There were other facts that made this a perfect time for huge feasts. They often slaughtered many of their cattle at this time, so they wouldn’t have to feed them throughout the winter – so there was a lot of fresh meat available for the feast. And the wine they had made last summer was finally ready to drink. Well, that’s a sign from the gods!
The best parts of nature have always been claimed by the mythmakers of the day for their particular story. In ancient Rome, the official storytellers said what’s going on here is the birth of that invincible sun. A few blocks away in the neighborhoods of Mithraism, they said no, it’s really the birth of Mithras, who was both the sun god and the Son of God. Disciples of Apollo would claim the time for him, and remind you that the only reason the sun even comes up in the morning is because Apollo drags it across the sky behind his golden chariot.
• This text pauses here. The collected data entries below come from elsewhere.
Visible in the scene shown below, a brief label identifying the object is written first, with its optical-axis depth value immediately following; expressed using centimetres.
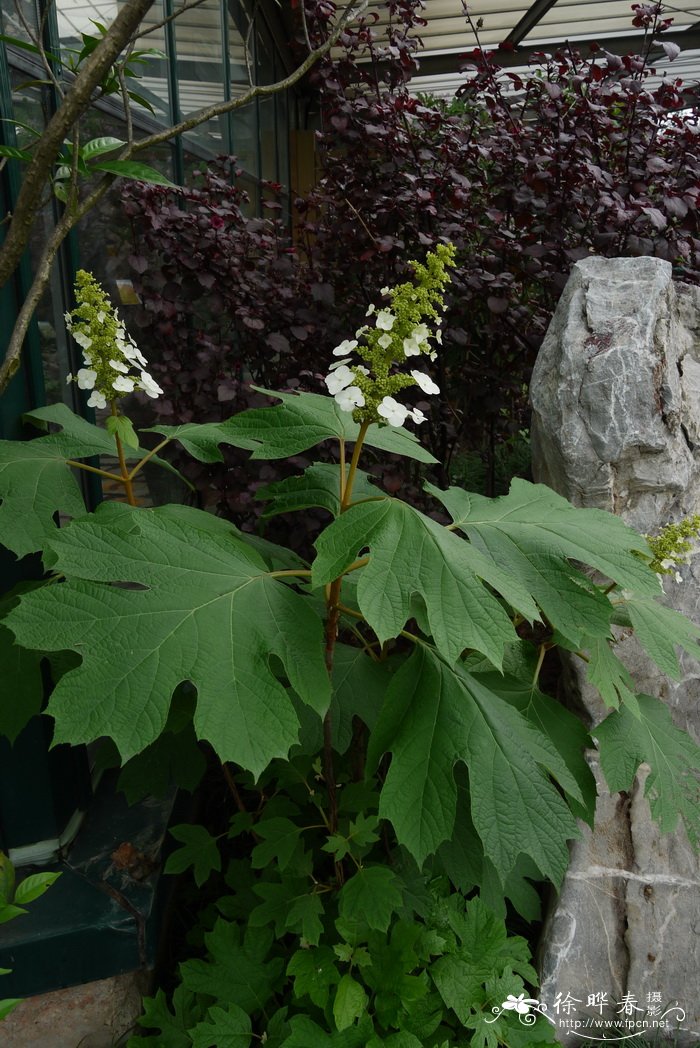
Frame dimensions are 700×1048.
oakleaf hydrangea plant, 121
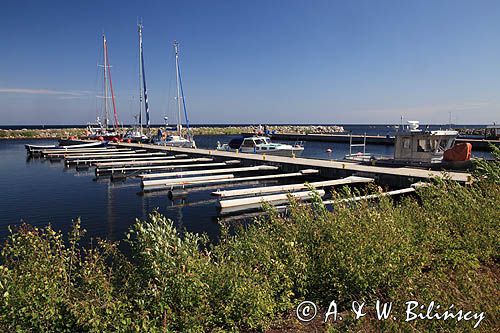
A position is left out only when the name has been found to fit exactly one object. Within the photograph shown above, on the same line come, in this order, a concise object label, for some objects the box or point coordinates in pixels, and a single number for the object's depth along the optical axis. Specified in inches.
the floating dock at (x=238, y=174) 853.8
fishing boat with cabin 939.3
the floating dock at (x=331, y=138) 3053.6
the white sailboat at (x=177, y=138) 2170.3
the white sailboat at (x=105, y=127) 2488.2
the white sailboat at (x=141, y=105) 2396.3
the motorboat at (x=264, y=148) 1627.7
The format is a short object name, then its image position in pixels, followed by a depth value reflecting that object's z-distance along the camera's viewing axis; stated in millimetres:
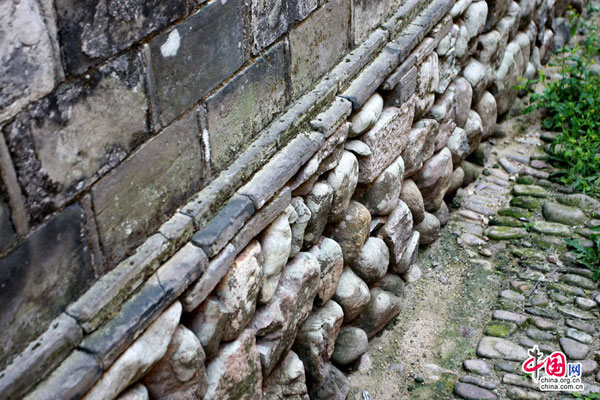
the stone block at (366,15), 3170
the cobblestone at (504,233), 4258
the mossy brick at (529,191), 4576
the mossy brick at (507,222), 4348
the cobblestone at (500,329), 3609
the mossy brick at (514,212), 4406
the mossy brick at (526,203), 4480
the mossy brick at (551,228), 4219
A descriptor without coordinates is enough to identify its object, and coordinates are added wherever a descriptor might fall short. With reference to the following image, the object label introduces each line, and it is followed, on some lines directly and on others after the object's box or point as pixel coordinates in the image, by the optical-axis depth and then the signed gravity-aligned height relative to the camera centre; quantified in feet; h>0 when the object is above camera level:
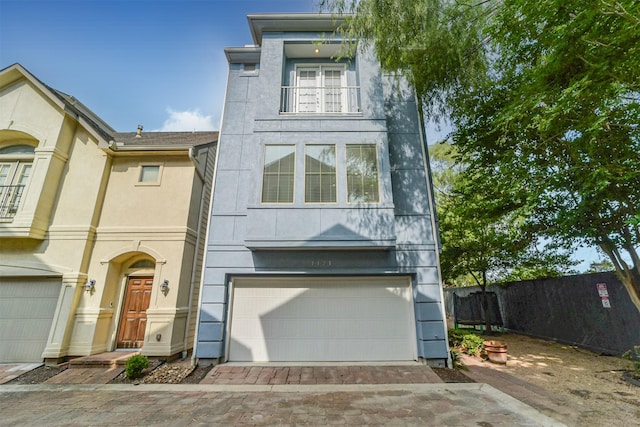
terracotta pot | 21.01 -4.43
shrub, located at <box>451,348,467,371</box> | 19.76 -4.89
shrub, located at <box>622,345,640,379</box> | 16.97 -4.58
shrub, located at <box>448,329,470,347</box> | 24.77 -3.86
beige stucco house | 21.90 +5.43
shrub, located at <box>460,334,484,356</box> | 23.24 -4.28
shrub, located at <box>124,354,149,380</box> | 17.87 -4.63
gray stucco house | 20.66 +4.23
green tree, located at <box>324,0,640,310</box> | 15.97 +14.02
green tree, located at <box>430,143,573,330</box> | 24.95 +5.71
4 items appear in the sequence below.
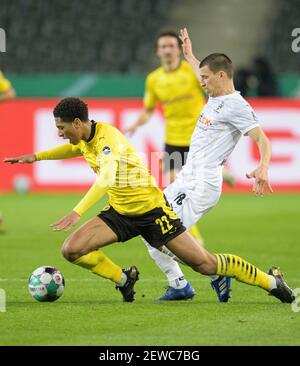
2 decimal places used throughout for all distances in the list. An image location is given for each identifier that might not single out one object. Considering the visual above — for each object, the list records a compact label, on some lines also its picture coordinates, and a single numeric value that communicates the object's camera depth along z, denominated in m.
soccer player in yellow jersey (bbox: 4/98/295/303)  14.98
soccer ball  15.64
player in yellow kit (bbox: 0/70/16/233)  26.67
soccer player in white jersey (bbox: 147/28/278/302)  15.76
Then after the fourth century, Christian mythmakers said No; it was the celebration of the birth of another Son of God named Jesus that just happened to come on the birthday of Mithras and all the other sun gods. Then they connected it with the earlier story about Joseph and Mary, a wandering star, shepherds and wise men, and the rest of it.
These are all such wonderful stories! They are far more imaginative stories than the truth, which is pretty dull: “Well, the days will start getting longer for six months, then they’ll get shorter for six months, and they’ll probably keep doing that forever, as they’ve been doing on this planet for over four billion years. Now there’s a boring story! Nobody is lining up to see that movie!
Meanwhile, back on earth, a lot of people are getting ready to party. They’ve preparing a menu, inviting friends, deciding on the right gifts for the right people, whether they make them or buy them. They’re picking out fancy wrapping paper, hanging all sorts of things on real or artificial green trees – a lot like people did in ancient Rome, in the communities of Mithraism – the fir tree was Mithra’s sacred tree – and in more times and places than we can count. That’s the real reason for the season: a rare chance to come alive, to celebrate the gift of life by offering gifts to those in life who mean a lot to you, a chance for good food, good friends, and family who, if we can’t quite love having them around for the holidays, can at least tolerate them in good humor, and hope they return the favor.
It’s a time to get out not only our best behaviors, but some of our silliest and most child-like behaviors, too. My god, this is the season when full-grown people talk about flying reindeer, take their children to a million malls to sit on Santa’s lap, then line up and pay good money to see that ballet with mice that dance, and a magical nutcracker who comes to life.
“Comes to life.” That’s it. The real reason for this season has always been coming back to life. Not coming to worship the invincible sun, not coming to Mithras, not coming to Jesus, but coming to life. And all the stories, music, costumes, decorations and parties are like training wheels for us, to help us get back into that habit of being more alive – a habit we seem to slip out of so easily that it’s a good thing we have arranged this annual reminder that more than anything, what the world needs is people who have come alive.